Task objective:
Write out the full listing exactly as it appears below.

Exercise data:
╔══

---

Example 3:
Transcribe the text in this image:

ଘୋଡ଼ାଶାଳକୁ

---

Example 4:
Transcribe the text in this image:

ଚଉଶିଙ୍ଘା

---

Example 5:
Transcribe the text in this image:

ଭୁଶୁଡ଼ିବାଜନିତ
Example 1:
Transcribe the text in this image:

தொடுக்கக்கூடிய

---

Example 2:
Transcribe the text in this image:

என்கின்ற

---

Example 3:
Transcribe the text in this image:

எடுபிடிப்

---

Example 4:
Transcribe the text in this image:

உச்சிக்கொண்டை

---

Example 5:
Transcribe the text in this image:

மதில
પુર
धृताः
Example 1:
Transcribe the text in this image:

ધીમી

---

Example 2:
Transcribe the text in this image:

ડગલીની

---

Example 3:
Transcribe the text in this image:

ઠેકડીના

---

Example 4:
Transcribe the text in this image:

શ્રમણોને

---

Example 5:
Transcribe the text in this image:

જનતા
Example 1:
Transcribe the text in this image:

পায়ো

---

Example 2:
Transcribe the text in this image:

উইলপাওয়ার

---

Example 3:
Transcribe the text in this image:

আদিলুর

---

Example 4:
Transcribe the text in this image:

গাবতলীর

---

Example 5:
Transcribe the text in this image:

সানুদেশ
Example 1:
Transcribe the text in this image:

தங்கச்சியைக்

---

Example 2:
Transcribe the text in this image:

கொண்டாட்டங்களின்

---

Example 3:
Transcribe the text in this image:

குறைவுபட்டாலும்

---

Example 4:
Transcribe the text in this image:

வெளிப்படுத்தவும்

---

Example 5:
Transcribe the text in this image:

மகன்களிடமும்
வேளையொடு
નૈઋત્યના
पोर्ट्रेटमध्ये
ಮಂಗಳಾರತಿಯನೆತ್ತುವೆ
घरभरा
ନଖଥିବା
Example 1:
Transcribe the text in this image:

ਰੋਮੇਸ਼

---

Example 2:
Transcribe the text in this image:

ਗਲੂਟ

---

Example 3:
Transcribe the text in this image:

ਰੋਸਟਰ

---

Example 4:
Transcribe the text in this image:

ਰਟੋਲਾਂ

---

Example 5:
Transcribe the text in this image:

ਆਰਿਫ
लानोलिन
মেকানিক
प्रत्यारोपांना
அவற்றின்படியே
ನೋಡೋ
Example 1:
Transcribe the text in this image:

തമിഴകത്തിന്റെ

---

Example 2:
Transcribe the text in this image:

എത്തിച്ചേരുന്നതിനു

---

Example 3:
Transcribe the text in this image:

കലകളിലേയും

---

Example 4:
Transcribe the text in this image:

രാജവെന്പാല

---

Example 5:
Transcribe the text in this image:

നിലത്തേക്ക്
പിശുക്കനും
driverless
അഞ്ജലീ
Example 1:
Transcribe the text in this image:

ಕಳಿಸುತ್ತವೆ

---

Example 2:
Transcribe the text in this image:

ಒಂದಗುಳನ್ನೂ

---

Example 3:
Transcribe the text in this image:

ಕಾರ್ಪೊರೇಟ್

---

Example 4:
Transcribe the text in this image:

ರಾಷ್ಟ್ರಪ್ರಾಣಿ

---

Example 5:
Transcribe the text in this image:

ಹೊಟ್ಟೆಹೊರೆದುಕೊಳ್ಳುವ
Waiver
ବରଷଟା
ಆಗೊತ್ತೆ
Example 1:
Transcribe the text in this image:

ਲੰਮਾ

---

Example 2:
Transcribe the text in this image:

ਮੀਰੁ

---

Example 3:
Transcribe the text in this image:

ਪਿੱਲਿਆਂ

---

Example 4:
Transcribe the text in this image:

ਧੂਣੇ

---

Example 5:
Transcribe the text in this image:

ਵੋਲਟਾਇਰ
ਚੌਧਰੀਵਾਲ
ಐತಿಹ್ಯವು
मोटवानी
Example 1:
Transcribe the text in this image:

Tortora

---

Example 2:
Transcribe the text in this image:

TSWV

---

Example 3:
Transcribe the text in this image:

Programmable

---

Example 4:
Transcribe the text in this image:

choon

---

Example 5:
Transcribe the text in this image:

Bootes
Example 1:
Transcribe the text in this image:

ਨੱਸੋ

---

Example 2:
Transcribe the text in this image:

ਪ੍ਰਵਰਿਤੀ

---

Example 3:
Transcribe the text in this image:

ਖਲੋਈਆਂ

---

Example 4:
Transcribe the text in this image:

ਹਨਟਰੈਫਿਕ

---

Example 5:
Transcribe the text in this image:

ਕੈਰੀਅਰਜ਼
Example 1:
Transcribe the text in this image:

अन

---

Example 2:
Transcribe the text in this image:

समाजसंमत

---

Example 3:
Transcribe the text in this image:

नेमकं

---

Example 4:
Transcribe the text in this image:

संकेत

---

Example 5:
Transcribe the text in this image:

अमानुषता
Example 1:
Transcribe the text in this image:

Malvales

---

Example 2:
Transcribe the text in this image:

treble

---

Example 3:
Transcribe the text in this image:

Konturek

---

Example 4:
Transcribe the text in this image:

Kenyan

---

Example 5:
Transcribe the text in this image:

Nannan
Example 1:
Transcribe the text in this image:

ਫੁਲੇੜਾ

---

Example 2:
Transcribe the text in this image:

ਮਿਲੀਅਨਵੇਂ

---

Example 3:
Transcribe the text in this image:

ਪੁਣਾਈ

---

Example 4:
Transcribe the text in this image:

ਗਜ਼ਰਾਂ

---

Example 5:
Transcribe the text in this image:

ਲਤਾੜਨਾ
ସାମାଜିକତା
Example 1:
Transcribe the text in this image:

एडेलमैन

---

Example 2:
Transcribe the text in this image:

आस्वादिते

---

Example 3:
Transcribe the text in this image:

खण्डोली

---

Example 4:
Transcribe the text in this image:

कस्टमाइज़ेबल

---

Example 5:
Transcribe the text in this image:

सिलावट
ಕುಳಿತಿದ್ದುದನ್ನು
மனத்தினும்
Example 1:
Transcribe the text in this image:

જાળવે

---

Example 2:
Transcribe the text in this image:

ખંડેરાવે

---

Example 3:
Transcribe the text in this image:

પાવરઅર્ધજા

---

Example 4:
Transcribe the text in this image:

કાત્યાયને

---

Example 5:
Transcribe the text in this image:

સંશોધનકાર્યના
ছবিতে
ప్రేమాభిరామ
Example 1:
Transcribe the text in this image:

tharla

╚══

Task response:
---

Example 3:
Transcribe the text in this image:

ଘୋଡ଼ାଶାଳକୁ

---

Example 4:
Transcribe the text in this image:

ଚଉଶିଙ୍ଘା

---

Example 5:
Transcribe the text in this image:

ଭୁଶୁଡ଼ିବାଜନିତ
Example 1:
Transcribe the text in this image:

தொடுக்கக்கூடிய

---

Example 2:
Transcribe the text in this image:

என்கின்ற

---

Example 3:
Transcribe the text in this image:

எடுபிடிப்

---

Example 4:
Transcribe the text in this image:

உச்சிக்கொண்டை

---

Example 5:
Transcribe the text in this image:

மதில
પુર
धृताः
Example 1:
Transcribe the text in this image:

ધીમી

---

Example 2:
Transcribe the text in this image:

ડગલીની

---

Example 3:
Transcribe the text in this image:

ઠેકડીના

---

Example 4:
Transcribe the text in this image:

શ્રમણોને

---

Example 5:
Transcribe the text in this image:

જનતા
Example 1:
Transcribe the text in this image:

পায়ো

---

Example 2:
Transcribe the text in this image:

উইলপাওয়ার

---

Example 3:
Transcribe the text in this image:

আদিলুর

---

Example 4:
Transcribe the text in this image:

গাবতলীর

---

Example 5:
Transcribe the text in this image:

সানুদেশ
Example 1:
Transcribe the text in this image:

தங்கச்சியைக்

---

Example 2:
Transcribe the text in this image:

கொண்டாட்டங்களின்

---

Example 3:
Transcribe the text in this image:

குறைவுபட்டாலும்

---

Example 4:
Transcribe the text in this image:

வெளிப்படுத்தவும்

---

Example 5:
Transcribe the text in this image:

மகன்களிடமும்
வேளையொடு
નૈઋત્યના
पोर्ट्रेटमध्ये
ಮಂಗಳಾರತಿಯನೆತ್ತುವೆ
घरभरा
ନଖଥିବା
Example 1:
Transcribe the text in this image:

ਰੋਮੇਸ਼

---

Example 2:
Transcribe the text in this image:

ਗਲੂਟ

---

Example 3:
Transcribe the text in this image:

ਰੋਸਟਰ

---

Example 4:
Transcribe the text in this image:

ਰਟੋਲਾਂ

---

Example 5:
Transcribe the text in this image:

ਆਰਿਫ
लानोलिन
মেকানিক
प्रत्यारोपांना
அவற்றின்படியே
ನೋಡೋ
Example 1:
Transcribe the text in this image:

തമിഴകത്തിന്റെ

---

Example 2:
Transcribe the text in this image:

എത്തിച്ചേരുന്നതിനു

---

Example 3:
Transcribe the text in this image:

കലകളിലേയും

---

Example 4:
Transcribe the text in this image:

രാജവെന്പാല

---

Example 5:
Transcribe the text in this image:

നിലത്തേക്ക്
പിശുക്കനും
driverless
അഞ്ജലീ
Example 1:
Transcribe the text in this image:

ಕಳಿಸುತ್ತವೆ

---

Example 2:
Transcribe the text in this image:

ಒಂದಗುಳನ್ನೂ

---

Example 3:
Transcribe the text in this image:

ಕಾರ್ಪೊರೇಟ್

---

Example 4:
Transcribe the text in this image:

ರಾಷ್ಟ್ರಪ್ರಾಣಿ

---

Example 5:
Transcribe the text in this image:

ಹೊಟ್ಟೆಹೊರೆದುಕೊಳ್ಳುವ
Waiver
ବରଷଟା
ಆಗೊತ್ತೆ
Example 1:
Transcribe the text in this image:

ਲੰਮਾ

---

Example 2:
Transcribe the text in this image:

ਮੀਰੁ

---

Example 3:
Transcribe the text in this image:

ਪਿੱਲਿਆਂ

---

Example 4:
Transcribe the text in this image:

ਧੂਣੇ

---

Example 5:
Transcribe the text in this image:

ਵੋਲਟਾਇਰ
ਚੌਧਰੀਵਾਲ
ಐತಿಹ್ಯವು
मोटवानी
Example 1:
Transcribe the text in this image:

Tortora

---

Example 2:
Transcribe the text in this image:

TSWV

---

Example 3:
Transcribe the text in this image:

Programmable

---

Example 4:
Transcribe the text in this image:

choon

---

Example 5:
Transcribe the text in this image:

Bootes
Example 1:
Transcribe the text in this image:

ਨੱਸੋ

---

Example 2:
Transcribe the text in this image:

ਪ੍ਰਵਰਿਤੀ

---

Example 3:
Transcribe the text in this image:

ਖਲੋਈਆਂ

---

Example 4:
Transcribe the text in this image:

ਹਨਟਰੈਫਿਕ

---

Example 5:
Transcribe the text in this image:

ਕੈਰੀਅਰਜ਼
Example 1:
Transcribe the text in this image:

अन

---

Example 2:
Transcribe the text in this image:

समाजसंमत

---

Example 3:
Transcribe the text in this image:

नेमकं

---

Example 4:
Transcribe the text in this image:

संकेत

---

Example 5:
Transcribe the text in this image:

अमानुषता
Example 1:
Transcribe the text in this image:

Malvales

---

Example 2:
Transcribe the text in this image:

treble

---

Example 3:
Transcribe the text in this image:

Konturek

---

Example 4:
Transcribe the text in this image:

Kenyan

---

Example 5:
Transcribe the text in this image:

Nannan
Example 1:
Transcribe the text in this image:

ਫੁਲੇੜਾ

---

Example 2:
Transcribe the text in this image:

ਮਿਲੀਅਨਵੇਂ

---

Example 3:
Transcribe the text in this image:

ਪੁਣਾਈ

---

Example 4:
Transcribe the text in this image:

ਗਜ਼ਰਾਂ

---

Example 5:
Transcribe the text in this image:

ਲਤਾੜਨਾ
ସାମାଜିକତା
Example 1:
Transcribe the text in this image:

एडेलमैन

---

Example 2:
Transcribe the text in this image:

आस्वादिते

---

Example 3:
Transcribe the text in this image:

खण्डोली

---

Example 4:
Transcribe the text in this image:

कस्टमाइज़ेबल

---

Example 5:
Transcribe the text in this image:

सिलावट
ಕುಳಿತಿದ್ದುದನ್ನು
மனத்தினும்
Example 1:
Transcribe the text in this image:

જાળવે

---

Example 2:
Transcribe the text in this image:

ખંડેરાવે

---

Example 3:
Transcribe the text in this image:

પાવરઅર્ધજા

---

Example 4:
Transcribe the text in this image:

કાત્યાયને

---

Example 5:
Transcribe the text in this image:

સંશોધનકાર્યના
ছবিতে
ప్రేమాభిరామ
Example 1:
Transcribe the text in this image:

tharla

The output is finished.